==== Input data

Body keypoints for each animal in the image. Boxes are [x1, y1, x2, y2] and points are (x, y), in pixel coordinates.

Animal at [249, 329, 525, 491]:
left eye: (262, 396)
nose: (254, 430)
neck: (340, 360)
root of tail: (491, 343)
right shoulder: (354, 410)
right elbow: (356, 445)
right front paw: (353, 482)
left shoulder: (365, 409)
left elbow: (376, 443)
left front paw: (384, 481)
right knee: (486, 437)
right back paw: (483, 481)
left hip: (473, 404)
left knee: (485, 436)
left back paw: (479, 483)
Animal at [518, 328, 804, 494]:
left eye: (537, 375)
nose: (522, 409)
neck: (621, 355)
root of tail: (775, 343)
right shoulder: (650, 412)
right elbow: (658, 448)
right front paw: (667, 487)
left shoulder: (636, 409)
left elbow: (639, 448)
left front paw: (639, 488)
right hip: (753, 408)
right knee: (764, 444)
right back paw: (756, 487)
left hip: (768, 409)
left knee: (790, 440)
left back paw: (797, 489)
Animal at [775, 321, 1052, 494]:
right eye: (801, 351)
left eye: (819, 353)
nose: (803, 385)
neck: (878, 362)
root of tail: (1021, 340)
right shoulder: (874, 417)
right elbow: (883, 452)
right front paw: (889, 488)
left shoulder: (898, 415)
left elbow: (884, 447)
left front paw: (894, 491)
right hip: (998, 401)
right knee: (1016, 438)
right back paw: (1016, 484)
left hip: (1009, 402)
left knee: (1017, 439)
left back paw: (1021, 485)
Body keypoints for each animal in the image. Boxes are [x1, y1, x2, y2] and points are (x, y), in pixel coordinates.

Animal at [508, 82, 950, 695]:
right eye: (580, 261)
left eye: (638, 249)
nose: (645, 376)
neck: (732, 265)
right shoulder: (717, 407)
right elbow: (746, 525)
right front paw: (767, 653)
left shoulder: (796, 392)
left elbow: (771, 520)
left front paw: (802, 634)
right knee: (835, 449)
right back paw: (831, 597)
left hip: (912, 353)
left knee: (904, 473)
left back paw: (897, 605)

========

### What you are asked to do
Once more, write out the records exactly as they are.

### Response
Body keypoints for each animal in the image. Boxes are [x1, y1, x2, y2] and points are (x, y), in pixel coordinates.

Animal at [249, 329, 525, 491]:
left eye: (262, 396)
nose: (254, 430)
neck: (340, 360)
root of tail: (491, 343)
right shoulder: (354, 410)
right elbow: (356, 445)
right front paw: (353, 482)
left shoulder: (365, 409)
left elbow: (376, 443)
left front paw: (384, 481)
right knee: (486, 437)
right back paw: (483, 481)
left hip: (473, 404)
left knee: (485, 436)
left back paw: (479, 483)
Animal at [518, 328, 804, 494]:
left eye: (537, 375)
nose: (522, 409)
neck: (621, 355)
root of tail: (775, 343)
right shoulder: (650, 412)
right elbow: (658, 448)
right front paw: (667, 487)
left shoulder: (636, 409)
left elbow: (639, 448)
left front paw: (639, 488)
right hip: (753, 408)
right knee: (764, 444)
right back paw: (756, 487)
left hip: (768, 409)
left knee: (790, 440)
left back paw: (797, 489)
Animal at [775, 321, 1052, 494]:
right eye: (801, 351)
left eye: (819, 353)
nose: (803, 385)
neck: (878, 362)
root of tail: (1021, 340)
right shoulder: (874, 417)
right elbow: (883, 452)
right front paw: (889, 488)
left shoulder: (898, 415)
left elbow: (884, 447)
left front paw: (894, 491)
right hip: (998, 401)
right knee: (1016, 438)
right back paw: (1016, 484)
left hip: (1009, 402)
left knee: (1017, 439)
left back paw: (1021, 485)
Body keypoints for each animal in the image. Boxes are [x1, y1, x2, y2] and points are (x, y), in pixel coordinates.

Animal at [508, 82, 950, 695]:
right eye: (580, 261)
left eye: (638, 249)
nose: (645, 376)
neck: (732, 265)
right shoulder: (717, 407)
right elbow: (746, 525)
right front paw: (767, 653)
left shoulder: (796, 392)
left elbow: (771, 520)
left front paw: (802, 634)
right knee: (835, 449)
right back paw: (831, 597)
left hip: (912, 353)
left knee: (904, 473)
left back paw: (897, 605)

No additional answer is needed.